--- BEGIN Quoted text ---
# Forza Leader-boards



## rich-hill (May 13, 2008)

In this thread post your best ranking in any event.

My best has been the 1/4 mile with 9.1 giving me 26th 

Need to practise my drifting, I'm only just inside top 65% for that


----------



## Lloyd71 (Aug 21, 2008)

Does anyone know how the leaderboards actually work in the game? They're really weird!


----------



## d3m0n (Feb 19, 2007)

rich-hill said:


> In this thread post your best ranking in any event.
> 
> My best has been the 1/4 mile with 9.1 giving me 26th
> 
> Need to practise my drifting, I'm only just inside top 65% for that


I got an 8.9 something last night with my datsun!:lol:


----------



## rich-hill (May 13, 2008)

Yeah lloyd, if you go to the main leader board, then select your event, then class then track. When you have done this it will give your best time and where you are ranked.
--- END Quoted text ---
--- BEGIN Data lines ---
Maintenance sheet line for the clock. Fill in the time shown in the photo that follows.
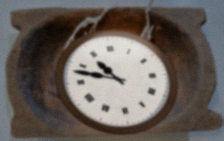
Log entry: 10:48
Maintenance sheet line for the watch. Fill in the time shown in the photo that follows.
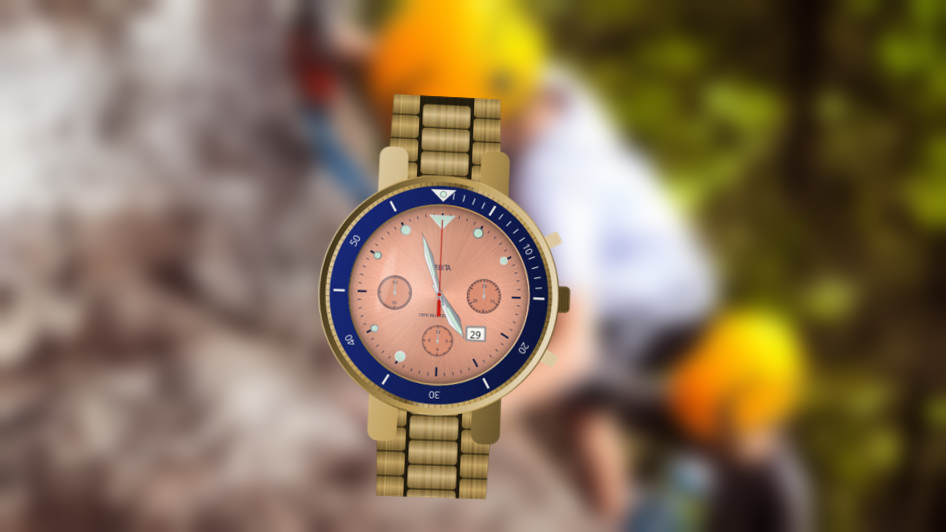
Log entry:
--- END Data lines ---
Brief 1 => From the Forza leaderboard thread, copy out everything from "I got an 8.9" down to "you are ranked.".
Brief 2 => Continue the Forza leaderboard thread from its last post onward.

Exercise answer 1 =>
I got an 8.9 something last night with my datsun!:lol:


----------



## rich-hill (May 13, 2008)

Yeah lloyd, if you go to the main leader board, then select your event, then class then track. When you have done this it will give your best time and where you are ranked.

Exercise answer 2 =>
When you look at the leader board before slecting it, the odd numbers must be some sort of accumulation of some sort?

Hope that makes sence


----------



## rich-hill (May 13, 2008)

d3m0n said:


> I got an 8.9 something last night with my datsun!:lol:


any tips for the launch? TC on or off? What revs to you aim for when you get the green light?


----------



## Davemm (Mar 9, 2009)

all i know is im top of me freinds list


----------



## rich-hill (May 13, 2008)

Managed an 8.9 on 1/4 mile. Ranked 7th in the world now for 1/8 mile too.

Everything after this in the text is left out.